How to implement custom loss function of ODEs with static covariates in Darts?

Question

I am using darts to predict the Lorenz system, a 3D multivariate chaotic time series from 3 ordinary differential equations. I've created a TFT model which was trained on synthetic data - each of the datasets used are put into a series:

train_series = TimeSeries.from_group_dataframe(training_df, 
                                group_cols = 'simNum',
                                time_col = 'time_idx',
                                value_cols = ['x','y','z'],
                                static_cols = ['sigma','rho','beta'])

where sigma, rho, and beta are constant, static covariates, bounded and randomized for each group (this particular attempt has 200 simulations). All columns of the input dataframe are floats (which are scaled using a Scaler, except for time_idx which is a time integer that resets for each group.

My goal is to incorporate the 3 ODEs of the Lorenz system into the loss function as a residual to be minimized, so I currently have:

import torch
import torch.nn as nn

def grad(outputs, inputs):
    """Computes the partial derivative of 
    an output with respect to an input."""
    return torch.autograd.grad(
        outputs, 
        inputs, 
        grad_outputs=torch.ones_like(outputs), 
        create_graph=True
    )
def lorenz(x, y, z, s, r, b):
    # Function modeling lorenz attractor system
    x_dot = s * (y - x)
    y_dot = x * (r - z) - y
    z_dot = (x * y) - (b * z)
    return x_dot, y_dot, z_dot
def odeLoss(model):
    #defining collocation points
    ts = torch.linspace(0, timeMax, TOTAL_SAMPLES).view(-1, 1).requires_grad_(True)
    # Run collocation points through network
    out = model.predict(ts, TOTAL_SAMPLES)
    # Get gradient
    dT = grad(out, ts)
    # Compute ODE
    odeOut = 0
    # Return MSE of ODE
    return torch.mean(odeOut**2)

I intend on adding this to the model parameters in addition to a data loss term using loss_fn = MSELoss() + odeLoss().

The odeLoss function is where I need help: I'm not sure how to generate model predictions over the collocation points or incorporate the ODEs into the function with the unknown static covariates. Do I simply generate 3 random values to define sigma, rho, and beta over the collocation points and integrate those into the model.predict and the odeOut computation? I'm at an impasse and not sure of how to proceed. I believe the darts library uses pytorch and pytorch lightning, so I might try defining a subclass that inherits a trainer.

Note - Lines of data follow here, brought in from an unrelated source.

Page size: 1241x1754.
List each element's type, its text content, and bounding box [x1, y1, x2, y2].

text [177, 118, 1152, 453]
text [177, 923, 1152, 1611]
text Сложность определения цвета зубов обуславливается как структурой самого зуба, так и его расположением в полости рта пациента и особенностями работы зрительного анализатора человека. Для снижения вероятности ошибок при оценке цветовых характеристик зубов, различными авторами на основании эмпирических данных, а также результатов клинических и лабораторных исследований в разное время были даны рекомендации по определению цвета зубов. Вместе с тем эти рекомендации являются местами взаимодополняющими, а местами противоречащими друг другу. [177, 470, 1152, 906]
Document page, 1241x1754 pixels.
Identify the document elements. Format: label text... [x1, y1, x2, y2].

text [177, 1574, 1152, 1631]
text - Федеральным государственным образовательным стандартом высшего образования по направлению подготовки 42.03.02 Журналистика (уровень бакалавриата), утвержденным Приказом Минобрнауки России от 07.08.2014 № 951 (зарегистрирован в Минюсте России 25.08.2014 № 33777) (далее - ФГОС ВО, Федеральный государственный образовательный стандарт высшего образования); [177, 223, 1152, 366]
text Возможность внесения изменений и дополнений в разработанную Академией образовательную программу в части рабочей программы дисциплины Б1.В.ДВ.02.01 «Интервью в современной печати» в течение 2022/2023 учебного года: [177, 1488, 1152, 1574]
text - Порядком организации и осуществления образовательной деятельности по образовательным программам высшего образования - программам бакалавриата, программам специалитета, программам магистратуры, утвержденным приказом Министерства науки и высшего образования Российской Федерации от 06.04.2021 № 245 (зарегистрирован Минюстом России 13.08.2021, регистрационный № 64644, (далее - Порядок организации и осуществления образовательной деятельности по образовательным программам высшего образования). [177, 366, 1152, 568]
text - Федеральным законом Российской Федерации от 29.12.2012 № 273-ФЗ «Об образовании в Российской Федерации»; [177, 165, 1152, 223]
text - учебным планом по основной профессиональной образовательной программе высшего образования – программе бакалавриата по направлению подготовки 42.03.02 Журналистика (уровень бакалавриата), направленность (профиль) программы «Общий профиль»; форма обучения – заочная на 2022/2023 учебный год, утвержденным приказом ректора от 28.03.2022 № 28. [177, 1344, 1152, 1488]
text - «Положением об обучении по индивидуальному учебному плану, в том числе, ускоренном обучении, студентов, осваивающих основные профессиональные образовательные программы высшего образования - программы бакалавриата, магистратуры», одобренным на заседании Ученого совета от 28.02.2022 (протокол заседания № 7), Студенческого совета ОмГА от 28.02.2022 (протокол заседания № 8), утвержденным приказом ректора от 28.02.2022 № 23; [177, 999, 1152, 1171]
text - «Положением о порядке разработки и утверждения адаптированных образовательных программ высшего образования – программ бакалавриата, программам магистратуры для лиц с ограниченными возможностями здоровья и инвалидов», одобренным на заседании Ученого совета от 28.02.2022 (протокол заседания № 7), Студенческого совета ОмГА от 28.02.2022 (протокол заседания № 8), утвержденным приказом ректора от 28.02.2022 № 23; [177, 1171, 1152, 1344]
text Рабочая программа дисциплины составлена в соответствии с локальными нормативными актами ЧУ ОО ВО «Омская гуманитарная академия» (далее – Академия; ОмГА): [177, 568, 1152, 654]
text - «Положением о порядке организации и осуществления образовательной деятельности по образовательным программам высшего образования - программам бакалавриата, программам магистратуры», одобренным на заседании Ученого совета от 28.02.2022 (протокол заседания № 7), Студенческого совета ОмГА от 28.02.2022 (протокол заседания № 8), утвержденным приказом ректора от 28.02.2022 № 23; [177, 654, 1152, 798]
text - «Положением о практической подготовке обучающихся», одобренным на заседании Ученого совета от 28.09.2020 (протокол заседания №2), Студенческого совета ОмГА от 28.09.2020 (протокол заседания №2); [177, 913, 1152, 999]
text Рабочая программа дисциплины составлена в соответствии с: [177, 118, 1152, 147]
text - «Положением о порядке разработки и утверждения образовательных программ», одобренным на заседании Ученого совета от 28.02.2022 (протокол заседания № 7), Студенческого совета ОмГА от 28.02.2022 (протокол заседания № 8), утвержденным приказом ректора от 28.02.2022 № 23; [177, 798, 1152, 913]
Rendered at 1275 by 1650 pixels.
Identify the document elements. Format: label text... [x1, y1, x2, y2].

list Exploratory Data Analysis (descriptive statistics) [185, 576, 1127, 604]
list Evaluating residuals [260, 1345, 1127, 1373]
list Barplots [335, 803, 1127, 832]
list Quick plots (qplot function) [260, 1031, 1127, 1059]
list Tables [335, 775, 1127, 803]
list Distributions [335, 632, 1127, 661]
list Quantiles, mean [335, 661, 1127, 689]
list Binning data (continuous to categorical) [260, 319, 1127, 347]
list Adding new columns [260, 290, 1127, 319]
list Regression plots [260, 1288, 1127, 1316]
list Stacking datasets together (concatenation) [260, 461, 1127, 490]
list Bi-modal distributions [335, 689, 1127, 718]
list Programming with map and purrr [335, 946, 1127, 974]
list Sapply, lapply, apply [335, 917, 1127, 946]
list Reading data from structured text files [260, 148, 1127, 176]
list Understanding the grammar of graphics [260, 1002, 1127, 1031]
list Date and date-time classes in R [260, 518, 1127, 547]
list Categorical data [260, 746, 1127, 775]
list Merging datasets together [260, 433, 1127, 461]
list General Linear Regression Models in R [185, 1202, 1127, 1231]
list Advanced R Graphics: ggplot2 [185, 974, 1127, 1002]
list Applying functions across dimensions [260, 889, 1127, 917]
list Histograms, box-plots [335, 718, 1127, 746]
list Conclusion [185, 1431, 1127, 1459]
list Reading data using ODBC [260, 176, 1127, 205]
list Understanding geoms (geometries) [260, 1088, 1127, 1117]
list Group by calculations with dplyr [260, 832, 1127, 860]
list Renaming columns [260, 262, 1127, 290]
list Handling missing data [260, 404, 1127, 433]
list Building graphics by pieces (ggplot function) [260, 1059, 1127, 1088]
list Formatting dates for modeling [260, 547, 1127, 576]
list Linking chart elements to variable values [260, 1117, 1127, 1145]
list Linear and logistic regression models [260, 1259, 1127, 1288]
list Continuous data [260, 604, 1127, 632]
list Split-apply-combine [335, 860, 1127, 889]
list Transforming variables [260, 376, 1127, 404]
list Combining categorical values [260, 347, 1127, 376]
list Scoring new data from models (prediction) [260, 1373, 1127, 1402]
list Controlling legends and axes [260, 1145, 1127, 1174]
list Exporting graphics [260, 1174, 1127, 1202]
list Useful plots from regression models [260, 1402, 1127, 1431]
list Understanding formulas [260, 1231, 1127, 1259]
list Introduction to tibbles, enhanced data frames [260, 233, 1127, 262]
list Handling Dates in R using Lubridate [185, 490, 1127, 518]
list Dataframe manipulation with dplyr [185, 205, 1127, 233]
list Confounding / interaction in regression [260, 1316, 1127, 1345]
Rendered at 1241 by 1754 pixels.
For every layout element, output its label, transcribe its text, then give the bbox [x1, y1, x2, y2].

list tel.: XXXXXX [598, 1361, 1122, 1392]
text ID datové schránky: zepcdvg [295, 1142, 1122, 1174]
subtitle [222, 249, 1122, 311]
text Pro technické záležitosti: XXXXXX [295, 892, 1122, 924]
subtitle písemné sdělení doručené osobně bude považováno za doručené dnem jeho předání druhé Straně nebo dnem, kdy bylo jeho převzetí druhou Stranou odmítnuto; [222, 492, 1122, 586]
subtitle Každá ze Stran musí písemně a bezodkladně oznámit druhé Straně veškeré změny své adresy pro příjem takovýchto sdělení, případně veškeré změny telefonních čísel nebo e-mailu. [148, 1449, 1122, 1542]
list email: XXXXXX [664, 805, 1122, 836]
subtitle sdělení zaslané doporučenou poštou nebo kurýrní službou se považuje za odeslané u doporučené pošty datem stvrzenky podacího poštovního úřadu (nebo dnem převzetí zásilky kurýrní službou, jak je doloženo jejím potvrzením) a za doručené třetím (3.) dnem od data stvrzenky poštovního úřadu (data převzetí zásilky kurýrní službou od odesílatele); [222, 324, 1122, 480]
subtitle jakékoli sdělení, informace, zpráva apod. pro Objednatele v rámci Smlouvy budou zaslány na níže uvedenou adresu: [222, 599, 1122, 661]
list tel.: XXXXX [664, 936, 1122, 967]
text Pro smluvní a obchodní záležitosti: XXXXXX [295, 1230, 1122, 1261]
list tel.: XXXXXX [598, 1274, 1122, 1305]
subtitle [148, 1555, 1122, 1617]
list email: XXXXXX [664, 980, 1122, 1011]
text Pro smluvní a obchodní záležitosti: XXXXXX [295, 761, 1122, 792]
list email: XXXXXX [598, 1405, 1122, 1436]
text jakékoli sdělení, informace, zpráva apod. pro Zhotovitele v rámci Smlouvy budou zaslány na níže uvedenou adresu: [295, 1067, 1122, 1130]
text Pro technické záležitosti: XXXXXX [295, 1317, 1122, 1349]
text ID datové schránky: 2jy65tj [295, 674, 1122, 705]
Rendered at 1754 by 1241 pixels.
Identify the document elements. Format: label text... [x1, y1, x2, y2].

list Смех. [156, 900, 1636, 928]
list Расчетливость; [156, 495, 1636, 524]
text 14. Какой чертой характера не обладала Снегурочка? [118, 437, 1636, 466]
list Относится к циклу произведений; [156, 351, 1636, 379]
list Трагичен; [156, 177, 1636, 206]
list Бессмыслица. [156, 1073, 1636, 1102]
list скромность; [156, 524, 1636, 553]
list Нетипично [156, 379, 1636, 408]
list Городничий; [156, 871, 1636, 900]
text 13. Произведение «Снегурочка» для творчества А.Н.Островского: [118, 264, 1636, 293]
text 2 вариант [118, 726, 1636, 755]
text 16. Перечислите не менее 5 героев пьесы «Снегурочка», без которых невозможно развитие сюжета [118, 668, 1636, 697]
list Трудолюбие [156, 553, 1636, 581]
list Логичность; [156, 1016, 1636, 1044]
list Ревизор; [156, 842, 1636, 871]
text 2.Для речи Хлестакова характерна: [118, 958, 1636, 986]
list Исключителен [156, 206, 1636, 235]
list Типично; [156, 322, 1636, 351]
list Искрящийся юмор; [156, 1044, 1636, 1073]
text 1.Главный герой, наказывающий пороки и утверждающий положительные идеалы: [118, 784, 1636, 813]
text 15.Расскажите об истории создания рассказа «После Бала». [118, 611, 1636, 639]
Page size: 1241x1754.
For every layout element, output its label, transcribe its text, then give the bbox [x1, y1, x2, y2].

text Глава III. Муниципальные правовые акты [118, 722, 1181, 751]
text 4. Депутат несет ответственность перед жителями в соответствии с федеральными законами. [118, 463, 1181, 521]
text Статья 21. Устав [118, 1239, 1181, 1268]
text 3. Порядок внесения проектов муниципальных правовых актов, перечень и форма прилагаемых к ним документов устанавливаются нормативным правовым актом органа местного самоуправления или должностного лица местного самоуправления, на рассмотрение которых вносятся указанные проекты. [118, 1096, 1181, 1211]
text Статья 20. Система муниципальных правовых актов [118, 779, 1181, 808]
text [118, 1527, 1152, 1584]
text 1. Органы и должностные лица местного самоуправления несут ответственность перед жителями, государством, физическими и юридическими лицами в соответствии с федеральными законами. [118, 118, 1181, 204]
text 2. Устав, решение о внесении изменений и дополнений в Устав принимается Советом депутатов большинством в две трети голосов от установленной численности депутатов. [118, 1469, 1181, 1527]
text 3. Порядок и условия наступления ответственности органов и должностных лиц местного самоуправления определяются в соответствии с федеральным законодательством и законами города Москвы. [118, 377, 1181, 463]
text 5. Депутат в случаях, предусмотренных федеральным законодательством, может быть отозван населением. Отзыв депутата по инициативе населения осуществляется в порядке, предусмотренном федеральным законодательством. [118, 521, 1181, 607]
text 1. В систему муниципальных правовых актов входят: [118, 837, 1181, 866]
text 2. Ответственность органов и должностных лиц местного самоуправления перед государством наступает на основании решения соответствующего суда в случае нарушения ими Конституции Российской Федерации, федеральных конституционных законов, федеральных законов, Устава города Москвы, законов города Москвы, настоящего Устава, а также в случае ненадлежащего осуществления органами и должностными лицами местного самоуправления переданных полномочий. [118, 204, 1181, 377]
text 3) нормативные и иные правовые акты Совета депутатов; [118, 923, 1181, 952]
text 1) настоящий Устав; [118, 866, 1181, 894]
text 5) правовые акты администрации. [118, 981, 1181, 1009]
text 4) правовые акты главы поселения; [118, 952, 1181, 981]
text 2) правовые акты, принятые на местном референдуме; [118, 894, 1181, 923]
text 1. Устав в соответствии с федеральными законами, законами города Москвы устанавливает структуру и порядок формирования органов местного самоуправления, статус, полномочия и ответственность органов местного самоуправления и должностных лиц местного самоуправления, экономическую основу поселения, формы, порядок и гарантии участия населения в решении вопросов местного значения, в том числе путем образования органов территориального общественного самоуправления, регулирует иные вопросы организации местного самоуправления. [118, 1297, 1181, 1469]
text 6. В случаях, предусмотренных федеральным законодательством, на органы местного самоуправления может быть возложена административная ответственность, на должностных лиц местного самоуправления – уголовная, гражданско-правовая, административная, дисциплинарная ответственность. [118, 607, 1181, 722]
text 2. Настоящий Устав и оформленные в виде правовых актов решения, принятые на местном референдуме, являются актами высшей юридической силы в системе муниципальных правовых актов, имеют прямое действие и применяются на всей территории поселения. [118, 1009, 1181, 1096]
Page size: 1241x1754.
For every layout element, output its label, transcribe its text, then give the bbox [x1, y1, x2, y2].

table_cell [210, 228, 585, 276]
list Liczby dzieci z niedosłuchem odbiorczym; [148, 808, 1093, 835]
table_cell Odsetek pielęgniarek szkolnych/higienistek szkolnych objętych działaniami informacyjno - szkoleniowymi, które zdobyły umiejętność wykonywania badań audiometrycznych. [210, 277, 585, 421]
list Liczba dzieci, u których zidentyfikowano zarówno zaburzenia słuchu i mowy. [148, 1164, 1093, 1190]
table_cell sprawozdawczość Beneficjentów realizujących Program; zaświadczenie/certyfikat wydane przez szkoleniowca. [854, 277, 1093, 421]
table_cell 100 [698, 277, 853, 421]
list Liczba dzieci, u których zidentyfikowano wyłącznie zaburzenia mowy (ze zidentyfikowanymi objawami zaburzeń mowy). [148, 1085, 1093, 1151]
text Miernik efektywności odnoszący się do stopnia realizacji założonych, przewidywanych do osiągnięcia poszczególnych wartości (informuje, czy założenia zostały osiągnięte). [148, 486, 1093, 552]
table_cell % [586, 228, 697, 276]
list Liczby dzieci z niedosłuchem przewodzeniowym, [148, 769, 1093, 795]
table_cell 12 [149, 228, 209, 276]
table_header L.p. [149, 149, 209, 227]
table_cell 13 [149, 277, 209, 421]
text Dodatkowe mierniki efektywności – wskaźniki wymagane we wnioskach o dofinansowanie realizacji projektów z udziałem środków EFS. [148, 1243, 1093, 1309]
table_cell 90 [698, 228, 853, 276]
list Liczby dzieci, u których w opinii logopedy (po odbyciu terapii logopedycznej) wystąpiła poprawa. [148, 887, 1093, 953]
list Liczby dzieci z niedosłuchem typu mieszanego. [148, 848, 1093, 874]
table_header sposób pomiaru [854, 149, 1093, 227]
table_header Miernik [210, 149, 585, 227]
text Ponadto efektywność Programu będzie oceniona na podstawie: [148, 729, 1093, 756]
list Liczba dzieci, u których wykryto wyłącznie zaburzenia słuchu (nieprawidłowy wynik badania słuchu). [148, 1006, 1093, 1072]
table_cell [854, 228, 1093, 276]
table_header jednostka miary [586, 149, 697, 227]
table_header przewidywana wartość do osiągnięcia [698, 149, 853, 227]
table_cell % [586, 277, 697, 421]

The odeLoss function is where I need help: I'm not sure how to generate model predictions over the collocation points or incorporate the ODEs into the function with the unknown static covariates. Do I simply generate 3 random values to define sigma, rho, and beta over the collocation points and integrate those into the model.predict and the odeOut computation?

Answer 1

Here you go, just use the residuals from the functions as the loss:

    class LorenzLoss(nn.Module):
      def __init__(self, sigma, rho, beta, dt):
         super(LorenzLoss, self).__init__()
         self.sigma = sigma
         self.rho = rho
         self.beta = beta
         self.dt = dt

     def forward(self, y_pred, y_true):
    # Extracting the predicted values for x, y, and z
        x, y, z = y_pred[:, 0], y_pred[:, 1], y_pred[:, 2]
    
    # Calculating the residuals for the Lorenz system
        dx = self.sigma * (y - x) - (x - y_true[:, 0]) / self.dt
        dy = x * (self.rho - z) - y - (y - y_true[:, 1]) / self.dt
        dz = x * y - self.beta * z - (z - y_true[:, 2]) / self.dt
    
        # Summing up the residuals to compute the loss
        loss = torch.mean(dx**2 + dy**2 + dz**2)

        return loss